Simple fences constructed near airports could help shield nearby residents from pollution by funnelling emissions upwards, new research shows.
Researchers from several UK universities have demonstrated that fences known as baffles (a term describing structures that redirect fluids) constructed out of low-cost agricultural windbreak netting on lightweight frames could act as a ‘virtual chimney’.
‘Airfield surfaces are typically covered with grass, over which the wind can blow freely,’ said project lead Dr Mike Bennett of Manchester Metropolitan University, in a statement.
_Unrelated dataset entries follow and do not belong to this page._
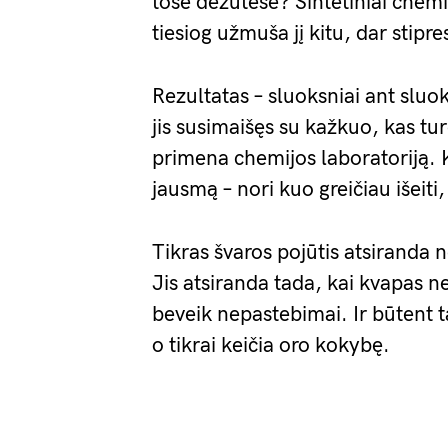
tose dėžutėse? Sintetiniai chemi
tiesiog užmuša jį kitu, dar stipr
Rezultatas – sluoksniai ant sluo
jis susimaišęs su kažkuo, kas turė
primena chemijos laboratoriją. Ki
jausmą – nori kuo greičiau išeiti,
Tikras švaros pojūtis atsiranda
Jis atsiranda tada, kai kvapas ne
beveik nepastebimai. Ir būtent ta
o tikrai keičia oro kokybę.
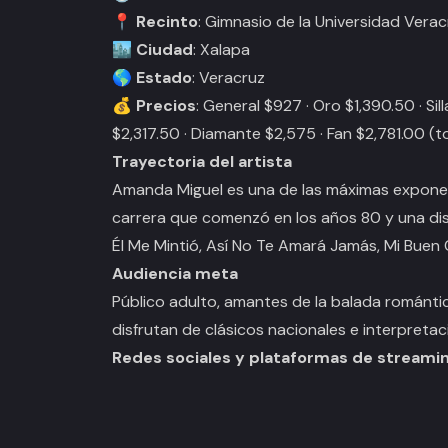
📍
Recinto
: Gimnasio de la Universidad Vera
🏙️
Ciudad
: Xalapa
🌎
Estado
: Veracruz
💰
Precios
: General $927 · Oro $1,390.50 · Silla
$2,317.50 · Diamante $2,575 · Fan $2,781.00 (
Trayectoria del artista
Amanda Miguel es una de las máximas exponen
carrera que comenzó en los años 80 y una disc
Él Me Mintió
,
Así No Te Amará Jamás
,
Mi Buen
Audiencia meta
Público adulto, amantes de la balada romántic
disfrutan de clásicos nacionales e interpret
Redes sociales y plataformas de streami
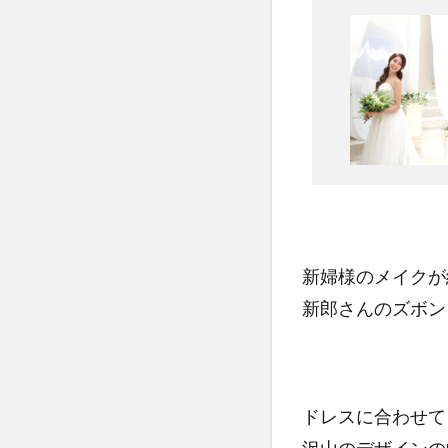
新婦様のメイクが
新郎さんのズボン
ドレスに合わせて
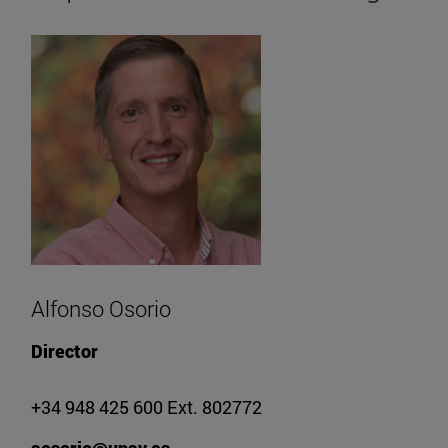
Alfonso Osorio
Director
+34 948 425 600 Ext. 802772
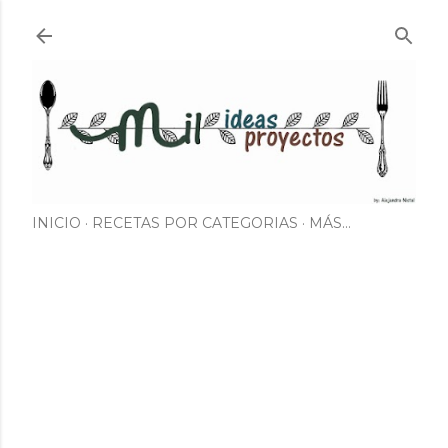
Ir al contenido principal
INICIO
RECETAS POR CATEGORIAS
MÁS…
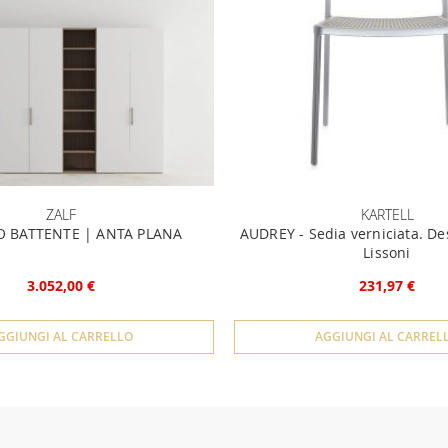
ZALF
KARTELL
 BATTENTE | ANTA PLANA
AUDREY - Sedia verniciata. De
Lissoni
3.052,00 €
231,97 €
GGIUNGI AL CARRELLO
AGGIUNGI AL CARREL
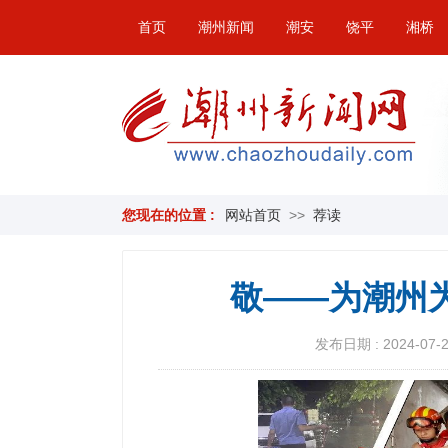
首页
潮州新闻
潮安
饶平
湘桥
您现在的位置 :
网站首页
>>
荐读
敬——为潮州
发布日期 : 2024-07-28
‘An array of baffles makes the surface rough in an aerodynamic sense. This sucks the momentum out of the exhaust jet, allowing its natural buoyancy to come into play. By suitably angling the baffles, we can also give the exhaust an upwards push, encouraging it to rise away from the ground.
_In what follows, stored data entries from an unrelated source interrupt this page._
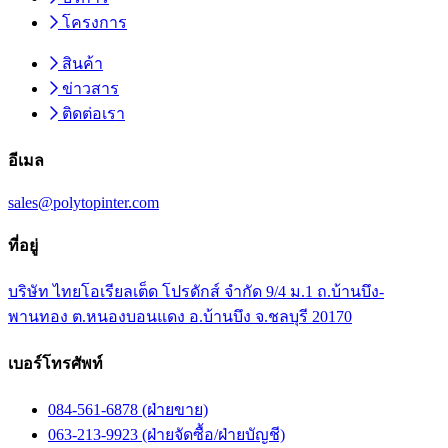
โครงการ
สินค้า
ข่าวสาร
ติดต่อเรา
อีเมล
sales@polytopinter.com
ที่อยู่
บริษัท ไทยโอเรียลเต็ด โปรดักส์ จำกัด 9/4 ม.1 ถ.บ้านบึง-
พานทอง ต.หนองบอนแดง อ.บ้านบึง จ.ชลบุรี 20170
เบอร์โทรศัพท์
084-561-6878 (ฝ่ายขาย)
063-213-9923 (ฝ่ายจัดซื้อ/ฝ่ายบัญชี)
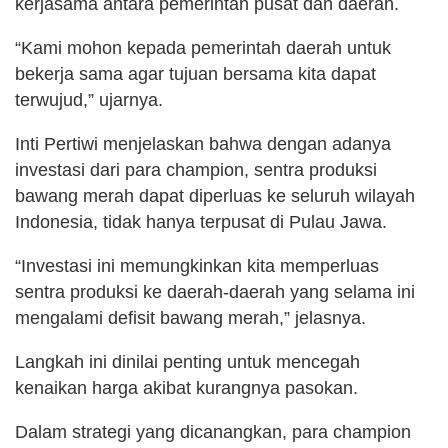
kerjasama antara pemerintah pusat dan daerah.
“Kami mohon kepada pemerintah daerah untuk
bekerja sama agar tujuan bersama kita dapat
terwujud,” ujarnya.
Inti Pertiwi menjelaskan bahwa dengan adanya
investasi dari para champion, sentra produksi
bawang merah dapat diperluas ke seluruh wilayah
Indonesia, tidak hanya terpusat di Pulau Jawa.
“Investasi ini memungkinkan kita memperluas
sentra produksi ke daerah-daerah yang selama ini
mengalami defisit bawang merah,” jelasnya.
Langkah ini dinilai penting untuk mencegah
kenaikan harga akibat kurangnya pasokan.
Dalam strategi yang dicanangkan, para champion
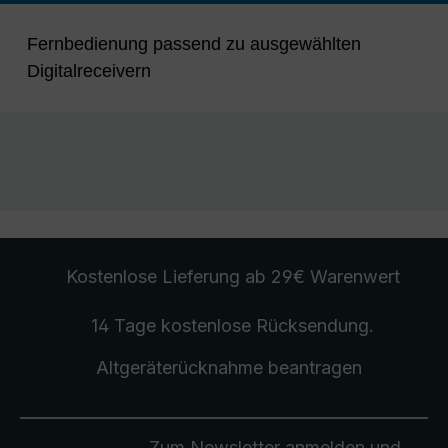
Fernbedienung passend zu ausgewählten
Digitalreceivern
Kostenlose Lieferung
ab 29€ Warenwert
14 Tage kostenlose
Rücksendung
.
Altgeräterücknahme
beantragen
Zum Newsletter anmelden und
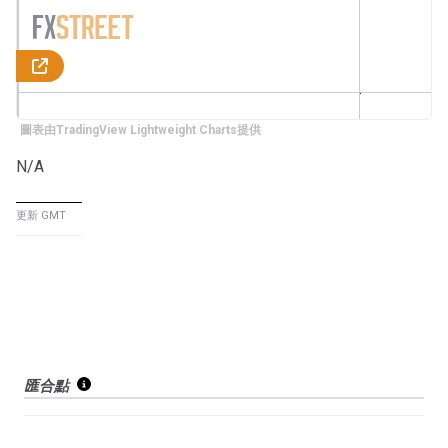
圖表由TradingView Lightweight Charts提供
N/A
更新 GMT
匯合點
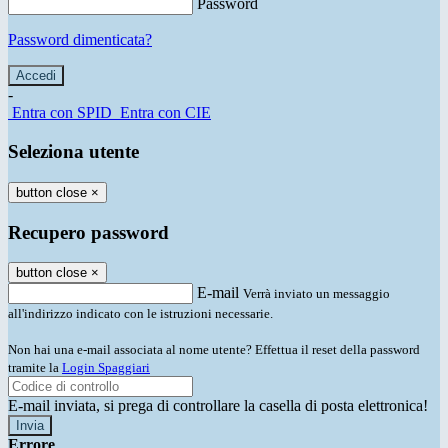
Password
Password dimenticata?
-
Entra con SPID
Entra con CIE
Seleziona utente
button close
×
Recupero password
button close
×
E-mail
Verrà inviato un messaggio
all'indirizzo indicato con le istruzioni necessarie.
Non hai una e-mail associata al nome utente? Effettua il reset della password
tramite la
Login Spaggiari
E-mail inviata, si prega di controllare la casella di posta elettronica!
Errore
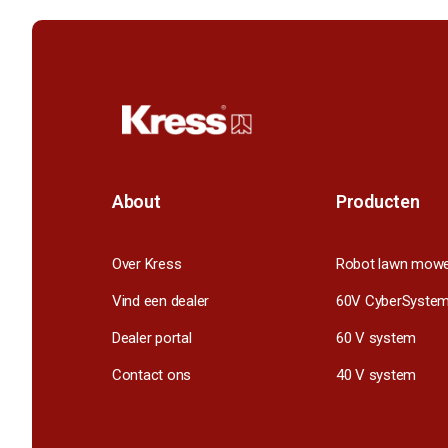
About
Producten
Over Kress
Robot lawn mow
Vind een dealer
60V CyberSyste
Dealer portal
60 V system
Contact ons
40 V system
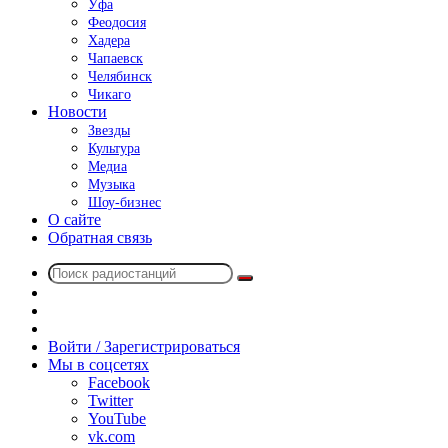
Уфа
Феодосия
Хадера
Чапаевск
Челябинск
Чикаго
Новости
Звезды
Культура
Медиа
Музыка
Шоу-бизнес
О сайте
Обратная связь
Поиск
Switch
радиостанций
skin
Sidebar
Случайное
радио
Войти / Зарегистрироваться
Мы в соцсетях
Facebook
Twitter
YouTube
vk.com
The researchers, which included members from Cambridge, Cranfield and Southampton universities, successfully tested an array of three rows of baffles angled between 40° and 60° in order to optimise the vertical flow and ensure they didn’t blow over.
‘Although the exhaust will still disperse to the ground eventually, it will do so at a lower concentration,’ added Bennett. ‘We might hope to see a reduction in surface concentrations of around 50 per cent at the perimeter fence behind the place where aircraft are taking off.’
The test baffles were only designed to be temporary prototypes so a permanent installation may look very different. Each one had to be robust enough to withstand the 80–90-knot blast from a jet engine, but flimsy enough to collapse harmlessly if an aircraft were to hit it.
The prototypes were less than the height of a person and around 2m wide but permanent fences could be much narrower, although a full-scale installation would need an area of around 1,000m2 behind a runway to be fully effective.
The tests also showed that the baffles reduced engine noise and jet blast on the airport perimeter.
‘There’s no reason why baffles couldn’t start to be installed at airports within two or three years,’ said Bennett. ‘From the point of view of local air quality, they represent a quick, cheap supplement to developing low-NOx [nitrogen oxides] jet engines.’
The project was funded through the EPSRC’s Airport Energy Technologies Network (AETN).